La génération Z travaille plus que toutes les générations précédentes, selon des données récentes sur le marché du travail. Les résultats remettent en question les stéréotypes de longue date sur les jeunes paresseux ou désintéressés par le travail. Selon des rapports de plusieurs médias allemands, dont Handelsblatt et Die Zeit, le taux d'emploi chez les jeunes adultes a atteint des niveaux jamais vus depuis des décennies. Cette tendance contredit les perceptions communes qui suggèrent un déclin de l'éthique du travail chez les jeunes générations. Les données révèlent que le taux de participation des personnes âgées de 20 à 24 ans à la population active a considérablement augmenté au cours de la dernière décennie.
Entre 2015 et 2025, ce taux a augmenté de plus de sept points de pourcentage, atteignant près de 77 pour cent. Ce chiffre représente la proportion de jeunes adultes qui sont soit employés soit en recherche active d'emploi.
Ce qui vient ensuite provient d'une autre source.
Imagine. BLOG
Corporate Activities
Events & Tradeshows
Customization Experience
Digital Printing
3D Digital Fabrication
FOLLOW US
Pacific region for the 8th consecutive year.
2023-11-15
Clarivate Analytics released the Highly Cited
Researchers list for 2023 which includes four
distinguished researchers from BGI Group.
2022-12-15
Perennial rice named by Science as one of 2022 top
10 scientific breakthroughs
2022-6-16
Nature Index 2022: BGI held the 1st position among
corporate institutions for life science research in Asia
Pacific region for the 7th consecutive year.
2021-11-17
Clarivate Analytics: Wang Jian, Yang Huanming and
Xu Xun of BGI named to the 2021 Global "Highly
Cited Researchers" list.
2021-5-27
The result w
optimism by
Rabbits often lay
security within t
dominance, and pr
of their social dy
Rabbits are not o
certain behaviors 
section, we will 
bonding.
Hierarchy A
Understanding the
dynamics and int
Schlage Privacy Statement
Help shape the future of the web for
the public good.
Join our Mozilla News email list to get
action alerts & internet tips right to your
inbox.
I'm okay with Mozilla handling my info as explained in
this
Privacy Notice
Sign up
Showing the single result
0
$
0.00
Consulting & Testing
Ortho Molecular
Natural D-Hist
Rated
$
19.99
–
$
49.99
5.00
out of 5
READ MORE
De tels chiffres indiquent un engagement fort avec le marché du travail, contrairement à la notion que les jeunes générations se retirent du travail. Parmi les étudiants, la situation est tout aussi positive. La part des étudiants de 20 à 24 ans participant au marché du travail a augmenté de plus de 19 points de pourcentage depuis 2015, atteignant 56 pour cent.
Ces chiffres mettent en évidence une volonté croissante chez les jeunes de combiner études et emplois à temps partiel, suggérant une acceptation plus large des parcours de carrière doubles. Arbeitsmarktforscher Enzo Weber, de l'Institut de recherche sur le marché du travail et les professions (IAB), note qu'il existe une idée fausse concernant l'éthique du travail de la génération Z. Il souligne que si le stéréotype d'un jeune paresseux persiste, les données ne soutiennent pas de telles affirmations. Au lieu de cela, il attribue les changements dans les attentes et les conditions de travail à l'évolution des normes sociétales plutôt qu'à un manque de motivation chez les jeunes travailleurs.
Les expériences vécues pendant la pandémie de coronavirus ont influencé la façon dont les gens voient leur vie professionnelle, ce qui a conduit à une plus grande insistance sur la flexibilité et l'équilibre entre vie professionnelle et vie professionnelle. De plus, le nombre croissant de ménages à double revenu a élevé les normes de satisfaction au travail et d'intégration entre vie professionnelle et vie professionnelle. Les jeunes recherchent aujourd'hui plus d'autonomie et de meilleures conditions, ce qui a remodelé leur approche de l'emploi. Une étude intitulée "Jugend in Deutschland 2026" soutient davantage ces observations. Sur la base des réponses de plus de 2 000 personnes âgées de 14 à 29 ans, l'enquête a révélé un niveau élevé de préparation des jeunes à assumer des responsabilités et à contribuer à la main-d'œuvre.
Cependant, les inquiétudes quant à savoir si le travail acharné est toujours récompensé persistent, ce qui indique la nécessité d'un changement systémique pour aligner les opportunités avec les aspirations. La perception d'une génération qui ne veut pas travailler n'est pas nouvelle. Historiquement, chaque génération successive a été vue à travers une lentille de scepticisme par ses prédécesseurs. Ce qui est différent maintenant, c'est l'alignement de ces attentes avec les réalités réelles du lieu de travail. L'augmentation du travail à distance, des heures flexibles et une pénurie de professionnels qualifiés ont transformé ce qui constitue un emploi souhaitable. En conséquence, les jeunes ne rejettent pas le travail mais exigent plutôt de meilleures conditions.
Ces développements soulignent une interaction complexe entre les attitudes des générations et les changements structurels sur le marché du travail.Tandis que le stéréotype d'un jeune paresseux continue de circuler, les preuves suggèrent que les jeunes ne sont pas seulement disposés à travailler, mais façonnent également l'avenir de l'emploi par leurs exigences en matière de qualité et de flexibilité.